# Things to do:
1: Condense the paragraph beginning "You may think me overly sensational" from the passage on Mother Earth advocacy into a short bulleted list, keeping its main facts.
2: Write the next part of the passage on Mother Earth advocacy, picking up after its final sentence.

# Document passage:
##########

You may think me overly sensational. Consider the fact that Bolivia just tabled a treaty at the United Nations, giving "Mother Earth" the same global rights as humans-complete with enforceable laws, by 2014. On April 22, 2011 the UN declared the second International Mother Earth Day, which the White House heralded on Easter weekend in an eight-paragraph statement-while making not one mention of Easter!

The international Pachamama Alliance's mission is to "empower indigenous people of the Amazon rainforest to preserve their lands and culture... [and] to bring forth a sustainable world." Notice the move from the Amazon "rainforests" to "the world." Van Jones, President Obama's 2010 "green jobs czar" is a board member of the Pachamama Alliance, whichclaims a close relationship with the UN Development Program. Clearly, these ideas are circulating in the highest circles of political power. Jones is also a member of the Institute of Noetic Sciences, which merges ecology, politics and "progressive" spirituality. Other members include the UN's Maurice Strong, Deepak Chopra, Michael Lerner, Matthew Fox, Stanislav Grof, Jean Houston, Starhawk, Brian Swimme, Richard Tarnas, Neale Donald Walsch, Marianne Williamson and Barbara Marx Hubbard, names known to those who read my books on spiritual One-ism.

##########

# Available data:
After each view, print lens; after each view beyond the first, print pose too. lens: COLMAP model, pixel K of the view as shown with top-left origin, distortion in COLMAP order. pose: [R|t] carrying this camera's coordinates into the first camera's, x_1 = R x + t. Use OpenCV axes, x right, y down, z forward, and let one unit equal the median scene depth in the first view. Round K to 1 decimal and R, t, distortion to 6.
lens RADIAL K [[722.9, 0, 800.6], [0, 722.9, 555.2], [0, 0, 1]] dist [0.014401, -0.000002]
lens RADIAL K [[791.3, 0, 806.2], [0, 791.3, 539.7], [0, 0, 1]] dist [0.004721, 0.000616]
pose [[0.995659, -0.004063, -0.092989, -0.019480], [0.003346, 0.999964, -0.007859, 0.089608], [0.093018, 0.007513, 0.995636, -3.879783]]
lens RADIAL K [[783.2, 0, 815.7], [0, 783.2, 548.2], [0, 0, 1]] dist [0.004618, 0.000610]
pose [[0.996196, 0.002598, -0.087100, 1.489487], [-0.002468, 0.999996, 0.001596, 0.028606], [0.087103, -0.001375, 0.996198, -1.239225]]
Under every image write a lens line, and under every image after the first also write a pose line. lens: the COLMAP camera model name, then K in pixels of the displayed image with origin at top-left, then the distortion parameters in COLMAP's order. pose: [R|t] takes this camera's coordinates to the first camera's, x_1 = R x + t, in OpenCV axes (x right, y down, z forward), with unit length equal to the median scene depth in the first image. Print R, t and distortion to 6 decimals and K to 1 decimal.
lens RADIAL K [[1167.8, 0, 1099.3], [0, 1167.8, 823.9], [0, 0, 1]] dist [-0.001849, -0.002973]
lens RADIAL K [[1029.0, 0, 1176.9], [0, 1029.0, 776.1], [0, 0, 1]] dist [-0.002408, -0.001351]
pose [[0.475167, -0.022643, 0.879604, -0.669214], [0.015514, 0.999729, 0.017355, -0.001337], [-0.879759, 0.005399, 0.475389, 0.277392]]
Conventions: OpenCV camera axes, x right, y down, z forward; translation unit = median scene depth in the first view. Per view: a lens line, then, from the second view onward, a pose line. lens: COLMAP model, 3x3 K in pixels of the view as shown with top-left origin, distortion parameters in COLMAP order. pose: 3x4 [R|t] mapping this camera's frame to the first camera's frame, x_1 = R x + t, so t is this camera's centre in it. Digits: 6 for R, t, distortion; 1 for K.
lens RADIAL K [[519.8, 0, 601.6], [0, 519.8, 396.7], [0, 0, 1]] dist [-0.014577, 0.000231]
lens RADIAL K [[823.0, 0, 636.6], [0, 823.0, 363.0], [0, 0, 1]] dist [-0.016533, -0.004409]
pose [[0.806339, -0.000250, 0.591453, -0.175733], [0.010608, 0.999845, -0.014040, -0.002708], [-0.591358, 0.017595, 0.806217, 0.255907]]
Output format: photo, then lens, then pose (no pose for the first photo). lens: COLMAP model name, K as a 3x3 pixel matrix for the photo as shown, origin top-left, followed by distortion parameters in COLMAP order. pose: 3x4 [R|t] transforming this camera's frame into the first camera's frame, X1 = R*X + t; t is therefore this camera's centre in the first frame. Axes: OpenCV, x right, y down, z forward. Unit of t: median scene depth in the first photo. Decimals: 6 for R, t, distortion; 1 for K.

##########

# Results of the tasks:
1:
- The author expects readers may find the claims overly sensational.
- Bolivia tabled a treaty at the United Nations that would give "Mother Earth" the same global rights as humans, with enforceable laws, by 2014.
- On April 22, 2011, the UN declared the second International Mother Earth Day.
- The White House praised the day on Easter weekend in an eight-paragraph statement that did not mention Easter.

2:
This agenda is more advanced than we might imagine, thanks to the very spiritual Maurice Strong and Mikhail Gorbachev. Their 2002 Earth Charter, a document determining environmental and ethical life on the planet for all nations, was received at the UN as the "new law" for the global age. Housed in "the Ark of Hope," it was clearly meant to replace the Law of Moses. In a public lecture I attended, one of the drafters of this document showed how placing phrases in the Preamble of The Earth Charter introduced an animistic spiritual interpretation of reality (e.g. "Humanity is part of a vast evolving universe...Earth, our home, is alive with a unique community of life"). The "native peoples" on the committee exulted because, "for the first time an international document expressed their [religiously pagan] worldview." For now, the Earth Charter is "soft law," but proponents are working to make it "hard law" for the entire planet.

Back in Bolivia, God, the Father and Creator of nature, who calls us to care for His creation, is now identified with the "alien" religion of the gringo/Spanish who exploited Bolivian land (some of which is true, alas). Christianity must be marginalized to make way for the now legal and obligatory ancient animistic worship of Mother Earth. This is the same conflict Elijah faced, between the Lord the Creator and the worship of the forces of Nature represented by Baal and Asherah (1 Kings 18).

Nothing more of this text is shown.